▶ _What is needed_
Reproduce the lines of the records verbatim, starting at the line containing "subtitle References [187, 230, 1087, 266]" and ending at the line containing "Identify the document".

Data extracted from a collection
━━━

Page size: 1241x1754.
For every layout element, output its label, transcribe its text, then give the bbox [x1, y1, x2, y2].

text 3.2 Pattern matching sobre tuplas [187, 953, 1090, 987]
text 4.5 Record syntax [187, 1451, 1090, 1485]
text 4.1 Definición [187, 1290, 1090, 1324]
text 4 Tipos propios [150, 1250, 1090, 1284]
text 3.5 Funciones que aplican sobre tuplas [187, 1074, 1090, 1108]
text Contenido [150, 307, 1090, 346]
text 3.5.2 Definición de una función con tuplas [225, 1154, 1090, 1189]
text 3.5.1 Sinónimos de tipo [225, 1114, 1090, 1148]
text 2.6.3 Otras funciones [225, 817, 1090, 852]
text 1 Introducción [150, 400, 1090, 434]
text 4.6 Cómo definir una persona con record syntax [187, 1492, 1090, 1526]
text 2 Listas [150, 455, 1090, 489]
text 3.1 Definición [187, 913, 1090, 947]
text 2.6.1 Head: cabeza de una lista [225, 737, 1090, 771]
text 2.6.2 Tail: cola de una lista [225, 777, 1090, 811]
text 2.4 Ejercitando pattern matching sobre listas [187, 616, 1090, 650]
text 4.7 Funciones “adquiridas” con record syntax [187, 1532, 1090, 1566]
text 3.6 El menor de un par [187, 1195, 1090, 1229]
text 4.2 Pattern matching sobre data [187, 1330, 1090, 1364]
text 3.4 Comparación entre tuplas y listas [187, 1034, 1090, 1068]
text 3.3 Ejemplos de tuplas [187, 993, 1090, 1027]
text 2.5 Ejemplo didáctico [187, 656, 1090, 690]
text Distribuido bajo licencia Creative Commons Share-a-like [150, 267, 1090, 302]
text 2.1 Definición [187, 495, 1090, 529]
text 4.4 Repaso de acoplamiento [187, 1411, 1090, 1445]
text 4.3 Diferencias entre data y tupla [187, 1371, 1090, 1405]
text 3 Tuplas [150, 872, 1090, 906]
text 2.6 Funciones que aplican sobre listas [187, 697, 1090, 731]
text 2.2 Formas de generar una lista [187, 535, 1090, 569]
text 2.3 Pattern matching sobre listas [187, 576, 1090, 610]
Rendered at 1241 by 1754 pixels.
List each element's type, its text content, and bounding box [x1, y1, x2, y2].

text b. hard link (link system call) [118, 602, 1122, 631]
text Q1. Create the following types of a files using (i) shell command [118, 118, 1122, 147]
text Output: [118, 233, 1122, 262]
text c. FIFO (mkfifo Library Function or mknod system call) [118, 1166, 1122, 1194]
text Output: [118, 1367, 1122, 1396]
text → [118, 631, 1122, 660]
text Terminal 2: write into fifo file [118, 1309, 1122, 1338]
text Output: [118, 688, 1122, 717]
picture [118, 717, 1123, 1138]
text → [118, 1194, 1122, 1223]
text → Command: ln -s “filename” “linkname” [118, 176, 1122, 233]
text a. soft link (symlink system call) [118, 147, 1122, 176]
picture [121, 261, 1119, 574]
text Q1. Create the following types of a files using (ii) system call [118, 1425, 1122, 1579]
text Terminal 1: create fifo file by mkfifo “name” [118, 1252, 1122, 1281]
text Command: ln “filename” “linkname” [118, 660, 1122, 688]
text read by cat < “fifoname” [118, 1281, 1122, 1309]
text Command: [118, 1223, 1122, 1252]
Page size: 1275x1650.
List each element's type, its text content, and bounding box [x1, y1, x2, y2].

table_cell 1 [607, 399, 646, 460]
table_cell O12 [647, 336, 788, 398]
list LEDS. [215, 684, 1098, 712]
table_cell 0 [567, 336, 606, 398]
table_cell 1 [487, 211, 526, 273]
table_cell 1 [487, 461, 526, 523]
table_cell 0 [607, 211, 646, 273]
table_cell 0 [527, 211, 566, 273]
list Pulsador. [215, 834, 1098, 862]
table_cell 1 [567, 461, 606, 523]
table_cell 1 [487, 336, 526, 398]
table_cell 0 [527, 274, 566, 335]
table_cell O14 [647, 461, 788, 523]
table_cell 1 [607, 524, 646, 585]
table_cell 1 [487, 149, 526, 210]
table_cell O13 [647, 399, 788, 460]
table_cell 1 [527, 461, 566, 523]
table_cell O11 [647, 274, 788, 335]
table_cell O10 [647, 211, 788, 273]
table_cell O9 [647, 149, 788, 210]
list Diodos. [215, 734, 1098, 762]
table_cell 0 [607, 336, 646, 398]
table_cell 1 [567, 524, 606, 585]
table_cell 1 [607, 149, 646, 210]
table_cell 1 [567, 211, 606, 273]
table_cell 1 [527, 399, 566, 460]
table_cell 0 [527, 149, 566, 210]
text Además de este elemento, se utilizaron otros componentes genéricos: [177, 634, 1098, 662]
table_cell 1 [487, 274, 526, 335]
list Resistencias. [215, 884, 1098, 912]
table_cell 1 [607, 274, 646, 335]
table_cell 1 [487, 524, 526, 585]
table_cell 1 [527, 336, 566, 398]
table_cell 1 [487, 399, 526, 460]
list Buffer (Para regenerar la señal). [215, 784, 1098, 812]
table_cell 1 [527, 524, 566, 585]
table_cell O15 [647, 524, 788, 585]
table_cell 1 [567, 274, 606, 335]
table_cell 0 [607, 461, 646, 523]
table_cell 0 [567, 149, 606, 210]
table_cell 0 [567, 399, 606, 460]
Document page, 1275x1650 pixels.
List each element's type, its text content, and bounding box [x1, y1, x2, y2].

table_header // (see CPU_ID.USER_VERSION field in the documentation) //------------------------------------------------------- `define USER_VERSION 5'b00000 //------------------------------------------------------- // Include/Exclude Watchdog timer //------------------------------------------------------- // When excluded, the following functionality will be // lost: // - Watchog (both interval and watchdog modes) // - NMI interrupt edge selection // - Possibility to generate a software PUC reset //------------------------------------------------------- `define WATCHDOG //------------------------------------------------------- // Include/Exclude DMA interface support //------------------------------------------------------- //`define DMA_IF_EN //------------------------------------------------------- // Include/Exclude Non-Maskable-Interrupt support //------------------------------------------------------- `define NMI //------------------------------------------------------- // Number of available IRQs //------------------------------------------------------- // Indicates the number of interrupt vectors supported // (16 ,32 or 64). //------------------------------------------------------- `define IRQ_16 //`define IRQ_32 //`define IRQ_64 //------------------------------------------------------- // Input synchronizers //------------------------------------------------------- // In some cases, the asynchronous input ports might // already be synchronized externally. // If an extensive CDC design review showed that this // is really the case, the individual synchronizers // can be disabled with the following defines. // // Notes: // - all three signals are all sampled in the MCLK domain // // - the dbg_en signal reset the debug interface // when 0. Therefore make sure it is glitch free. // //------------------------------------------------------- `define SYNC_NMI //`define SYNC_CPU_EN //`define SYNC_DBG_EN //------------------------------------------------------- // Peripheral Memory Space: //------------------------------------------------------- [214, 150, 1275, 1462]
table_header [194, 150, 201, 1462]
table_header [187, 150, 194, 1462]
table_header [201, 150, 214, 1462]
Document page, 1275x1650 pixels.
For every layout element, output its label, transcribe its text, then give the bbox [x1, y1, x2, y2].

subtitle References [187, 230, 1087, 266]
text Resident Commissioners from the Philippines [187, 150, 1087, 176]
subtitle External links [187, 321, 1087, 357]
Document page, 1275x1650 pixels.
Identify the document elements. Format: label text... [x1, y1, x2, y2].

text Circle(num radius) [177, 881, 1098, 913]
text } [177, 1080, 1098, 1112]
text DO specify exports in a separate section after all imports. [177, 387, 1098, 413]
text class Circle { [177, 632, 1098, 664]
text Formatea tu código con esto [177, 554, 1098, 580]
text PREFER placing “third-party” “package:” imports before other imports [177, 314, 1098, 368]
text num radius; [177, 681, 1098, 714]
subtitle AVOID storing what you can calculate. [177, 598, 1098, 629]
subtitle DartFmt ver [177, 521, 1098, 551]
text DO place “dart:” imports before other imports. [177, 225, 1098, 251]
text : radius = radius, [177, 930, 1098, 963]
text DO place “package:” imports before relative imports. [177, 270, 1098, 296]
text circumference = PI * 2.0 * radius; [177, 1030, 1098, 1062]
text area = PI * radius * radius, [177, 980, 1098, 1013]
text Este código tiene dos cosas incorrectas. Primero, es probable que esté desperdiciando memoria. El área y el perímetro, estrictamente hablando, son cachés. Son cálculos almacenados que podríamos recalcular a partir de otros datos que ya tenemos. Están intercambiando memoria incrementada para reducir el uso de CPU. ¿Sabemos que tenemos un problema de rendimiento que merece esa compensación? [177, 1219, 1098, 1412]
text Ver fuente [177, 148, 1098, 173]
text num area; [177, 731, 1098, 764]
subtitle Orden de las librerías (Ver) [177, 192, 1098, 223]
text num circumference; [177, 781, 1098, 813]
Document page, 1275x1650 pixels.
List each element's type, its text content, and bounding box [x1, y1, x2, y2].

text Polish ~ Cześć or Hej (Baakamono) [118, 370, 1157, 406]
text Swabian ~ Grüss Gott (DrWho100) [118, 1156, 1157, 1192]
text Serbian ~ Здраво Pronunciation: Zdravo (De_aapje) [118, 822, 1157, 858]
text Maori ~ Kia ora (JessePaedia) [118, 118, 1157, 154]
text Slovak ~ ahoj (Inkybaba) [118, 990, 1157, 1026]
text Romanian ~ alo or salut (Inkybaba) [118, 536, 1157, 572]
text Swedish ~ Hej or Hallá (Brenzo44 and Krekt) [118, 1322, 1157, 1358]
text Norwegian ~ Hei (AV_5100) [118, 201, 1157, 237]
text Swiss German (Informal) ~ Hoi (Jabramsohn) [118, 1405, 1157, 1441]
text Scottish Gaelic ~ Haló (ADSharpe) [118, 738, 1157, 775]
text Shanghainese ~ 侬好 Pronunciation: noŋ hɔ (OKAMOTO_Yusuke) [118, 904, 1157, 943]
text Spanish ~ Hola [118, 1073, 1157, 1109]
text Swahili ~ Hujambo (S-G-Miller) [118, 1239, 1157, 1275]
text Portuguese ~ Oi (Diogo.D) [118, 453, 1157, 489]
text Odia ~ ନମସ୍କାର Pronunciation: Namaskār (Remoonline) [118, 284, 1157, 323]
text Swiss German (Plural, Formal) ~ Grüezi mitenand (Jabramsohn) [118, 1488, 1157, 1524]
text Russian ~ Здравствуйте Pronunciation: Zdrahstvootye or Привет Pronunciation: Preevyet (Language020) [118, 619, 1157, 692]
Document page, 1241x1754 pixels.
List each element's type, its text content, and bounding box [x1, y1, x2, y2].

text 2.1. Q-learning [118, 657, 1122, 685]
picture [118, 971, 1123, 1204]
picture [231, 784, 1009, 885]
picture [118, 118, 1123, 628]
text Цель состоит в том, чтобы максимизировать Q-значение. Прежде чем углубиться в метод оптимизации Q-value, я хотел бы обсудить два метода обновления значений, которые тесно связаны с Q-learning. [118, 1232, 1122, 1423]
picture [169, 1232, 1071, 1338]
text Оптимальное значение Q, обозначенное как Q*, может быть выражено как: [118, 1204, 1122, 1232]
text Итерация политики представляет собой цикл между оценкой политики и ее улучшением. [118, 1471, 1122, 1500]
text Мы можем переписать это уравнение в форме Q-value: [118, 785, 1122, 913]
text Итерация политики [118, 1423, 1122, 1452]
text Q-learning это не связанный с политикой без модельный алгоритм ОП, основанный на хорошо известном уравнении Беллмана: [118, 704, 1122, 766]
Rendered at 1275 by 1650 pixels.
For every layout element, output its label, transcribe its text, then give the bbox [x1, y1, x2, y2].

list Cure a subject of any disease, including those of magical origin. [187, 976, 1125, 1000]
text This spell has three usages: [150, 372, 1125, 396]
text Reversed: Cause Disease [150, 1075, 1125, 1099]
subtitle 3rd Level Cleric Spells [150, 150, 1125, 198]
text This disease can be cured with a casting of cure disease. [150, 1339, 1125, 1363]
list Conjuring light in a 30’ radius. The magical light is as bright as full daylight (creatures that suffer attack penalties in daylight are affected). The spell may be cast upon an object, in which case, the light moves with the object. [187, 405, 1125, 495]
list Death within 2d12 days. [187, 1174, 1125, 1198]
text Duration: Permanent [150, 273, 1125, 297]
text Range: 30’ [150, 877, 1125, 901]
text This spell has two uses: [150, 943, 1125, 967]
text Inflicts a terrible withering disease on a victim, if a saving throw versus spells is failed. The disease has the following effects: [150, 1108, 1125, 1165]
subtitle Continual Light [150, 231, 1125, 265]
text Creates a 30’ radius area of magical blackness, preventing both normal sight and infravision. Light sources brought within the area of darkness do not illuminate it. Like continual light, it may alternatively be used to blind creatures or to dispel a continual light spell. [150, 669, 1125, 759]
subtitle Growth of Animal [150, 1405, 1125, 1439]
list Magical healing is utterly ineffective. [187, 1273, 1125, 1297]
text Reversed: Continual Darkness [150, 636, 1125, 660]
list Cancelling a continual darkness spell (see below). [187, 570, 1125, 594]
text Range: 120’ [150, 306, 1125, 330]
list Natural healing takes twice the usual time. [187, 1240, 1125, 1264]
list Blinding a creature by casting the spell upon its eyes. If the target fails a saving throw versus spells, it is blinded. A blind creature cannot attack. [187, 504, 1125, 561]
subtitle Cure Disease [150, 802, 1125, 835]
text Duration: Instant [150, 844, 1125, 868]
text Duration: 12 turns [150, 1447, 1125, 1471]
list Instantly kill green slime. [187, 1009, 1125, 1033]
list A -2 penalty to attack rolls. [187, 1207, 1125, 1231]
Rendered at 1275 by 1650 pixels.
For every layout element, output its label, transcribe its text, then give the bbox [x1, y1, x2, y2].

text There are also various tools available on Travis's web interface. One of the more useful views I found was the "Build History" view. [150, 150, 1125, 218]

━━━

▶ _In response_
subtitle References [187, 230, 1087, 266]
text Resident Commissioners from the Philippines [187, 150, 1087, 176]
subtitle External links [187, 321, 1087, 357]
Document page, 1275x1650 pixels.
Identify the document elements. Format: label text... [x1, y1, x2, y2].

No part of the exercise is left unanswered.